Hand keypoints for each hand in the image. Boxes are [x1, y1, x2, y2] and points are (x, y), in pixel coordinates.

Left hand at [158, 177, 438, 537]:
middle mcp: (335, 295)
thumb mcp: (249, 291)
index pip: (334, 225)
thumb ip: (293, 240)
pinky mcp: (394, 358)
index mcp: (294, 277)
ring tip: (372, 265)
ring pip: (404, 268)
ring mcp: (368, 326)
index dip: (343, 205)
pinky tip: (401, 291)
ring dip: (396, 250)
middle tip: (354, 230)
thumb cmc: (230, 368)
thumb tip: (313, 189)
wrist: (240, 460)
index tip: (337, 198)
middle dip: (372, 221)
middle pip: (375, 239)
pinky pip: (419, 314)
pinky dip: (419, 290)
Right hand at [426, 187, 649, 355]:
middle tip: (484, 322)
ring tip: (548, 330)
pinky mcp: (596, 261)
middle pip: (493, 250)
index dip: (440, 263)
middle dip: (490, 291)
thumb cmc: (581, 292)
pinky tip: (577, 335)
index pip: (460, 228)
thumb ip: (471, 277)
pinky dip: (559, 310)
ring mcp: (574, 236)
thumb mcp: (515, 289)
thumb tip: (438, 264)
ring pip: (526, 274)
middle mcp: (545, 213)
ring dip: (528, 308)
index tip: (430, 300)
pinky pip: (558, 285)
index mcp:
★ ★ ★ ★ ★
▶ _WHAT YOU ARE ASKED TO DO_: Each record above is to be restated word for word.

▶ _TASK RESPONSE_:
Hand keypoints for each hand in the image. Boxes are [x1, y1, x2, y2] and points are (x, y), in pixel coordinates.

Left hand at [158, 177, 438, 537]:
middle mcp: (335, 295)
thumb mcp: (249, 291)
index pip: (334, 225)
thumb ip: (293, 240)
pinky mcp: (394, 358)
index mcp: (294, 277)
ring tip: (372, 265)
ring pip: (404, 268)
ring mcp: (368, 326)
index dip: (343, 205)
pinky tip: (401, 291)
ring dip: (396, 250)
middle tip: (354, 230)
thumb cmc: (230, 368)
thumb tip: (313, 189)
wrist: (240, 460)
index tip: (337, 198)
middle dip: (372, 221)
middle pip: (375, 239)
pinky pip: (419, 314)
pinky dip: (419, 290)
Right hand at [426, 187, 649, 355]:
middle tip: (484, 322)
ring tip: (548, 330)
pinky mcp: (596, 261)
middle pip: (493, 250)
index dip: (440, 263)
middle dip: (490, 291)
thumb cmc: (581, 292)
pinky tip: (577, 335)
index pip: (460, 228)
thumb ip: (471, 277)
pinky dip: (559, 310)
ring mcp: (574, 236)
thumb mcp: (515, 289)
thumb tip: (438, 264)
ring pip: (526, 274)
middle mcp: (545, 213)
ring dip: (528, 308)
index tip: (430, 300)
pinky pip: (558, 285)
index mcp:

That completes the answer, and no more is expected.